But they don't have to be made of plastic, the co-op ones bio-degrade on their own in a matter of weeks and are made from corn-starch.  I have lifetime bags but keep leaving them in the car.  Some of us can't help remembering when you weren't allowed to take your own bags into the supermarket because of the risk of theft!


There is a difference between charging for something and including it in the cost - has the price of anything reduced because of the introduction of charges for bags?  Why is WH Smith's giving a bag free with a book and not with a magazine?  If you pay 5p for a plastic bag how much profit does the shop make? I'm willing to bet it's more than 4p.

Something needs to be done about plastic bags, but I don't believe this is the way to go.


----------



## David H (Oct 23, 2011)

Vicsetter said:


> But they don't have to be made of plastic, the co-op ones bio-degrade on their own in a matter of weeks and are made from corn-starch.  I have lifetime bags but keep leaving them in the car.  Some of us can't help remembering when you weren't allowed to take your own bags into the supermarket because of the risk of theft!
> 
> 
> There is a difference between charging for something and including it in the cost - has the price of anything reduced because of the introduction of charges for bags?  Why is WH Smith's giving a bag free with a book and not with a magazine?  If you pay 5p for a plastic bag how much profit does the shop make? I'm willing to bet it's more than 4p.
> ...



Not sure about the UK, but here in Republic of Ireland nearly all of it goes to the Government in a plastic bag tax. http://www.citizensinformation.ie/e...recycling/plastic_bag_environmental_levy.html


----------



## Caroline (Oct 24, 2011)

I don't like plastic bags, I seem to end up with hundreds of the plastic things if I'm not very carefull.

My way round this problem is to carry one of those nylon things that folds up small and will fit into a pocket or handbag. When offered a bag I can then say no thank you, I have one already and pull it out.

Having said that my bag was alrerady full when the young lady in Boots offered me one, which I accepted, but that is a rarety these days.


----------



## Andy HB (Oct 24, 2011)

Caroline said:


> I don't like plastic bags, I seem to end up with hundreds of the plastic things if I'm not very carefull.
> 
> My way round this problem is to carry one of those nylon things that folds up small and will fit into a pocket or handbag. When offered a bag I can then say no thank you, I have one already and pull it out.
> 
> Having said that my bag was alrerady full when the young lady in Boots offered me one, which I accepted, but that is a rarety these days.

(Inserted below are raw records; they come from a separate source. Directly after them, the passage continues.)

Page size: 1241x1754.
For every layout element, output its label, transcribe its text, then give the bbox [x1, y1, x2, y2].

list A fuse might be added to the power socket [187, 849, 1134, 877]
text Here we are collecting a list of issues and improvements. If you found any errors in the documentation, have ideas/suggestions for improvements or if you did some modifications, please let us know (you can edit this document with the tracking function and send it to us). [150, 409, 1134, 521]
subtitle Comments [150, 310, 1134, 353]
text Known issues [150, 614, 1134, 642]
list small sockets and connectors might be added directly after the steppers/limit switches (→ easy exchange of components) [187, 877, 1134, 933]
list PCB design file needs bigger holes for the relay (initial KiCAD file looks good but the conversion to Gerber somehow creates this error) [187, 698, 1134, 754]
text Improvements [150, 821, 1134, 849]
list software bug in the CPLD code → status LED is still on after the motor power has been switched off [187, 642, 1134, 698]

Same here, but my bag of choice is a rucksack.


----------



## Copepod (Oct 24, 2011)

Always carry a rucksack, as it's the easiest type of bag when cycling. Have a bungie in the pocket for any large items eg 6 packs of cat food tins or toilet rolls. And take great pleasure in getting green points from Tesco or Sainsbury, and great annoyance when they forget to give me any.


----------



## Andy HB (Oct 24, 2011)

Copepod said:


> Always carry a rucksack, as it's the easiest type of bag when cycling. Have a bungie in the pocket for any large items eg 6 packs of cat food tins or toilet rolls. And take great pleasure in getting green points from Tesco or Sainsbury, and great annoyance when they forget to give me any.



My only problem with my rucksack is that it only rates one bag being used even if I'd saved using two or more plastic bags. Seems a little unfair to me, but hey!


----------



## AlisonM (Oct 24, 2011)

I always carry my backpack and if I can't get everything in there, I have a Tote bag tucked away on one of the backpack pockets. I never use plastic bags if I can help it. I don't have too many spare hands these days what with one of them full of walking stick so the backpack is essential.


----------



## Copepod (Oct 24, 2011)

Andy HB said:


> My only problem with my rucksack is that it only rates one bag being used even if I'd saved using two or more plastic bags. Seems a little unfair to me, but hey!



Some check out assistants are a bit more generous / reasonable in their allocation of club points. You can also allocate your own number of bags at self check outs, although they don't really like rucksacks and the assistant usuallt has to come over several times.


----------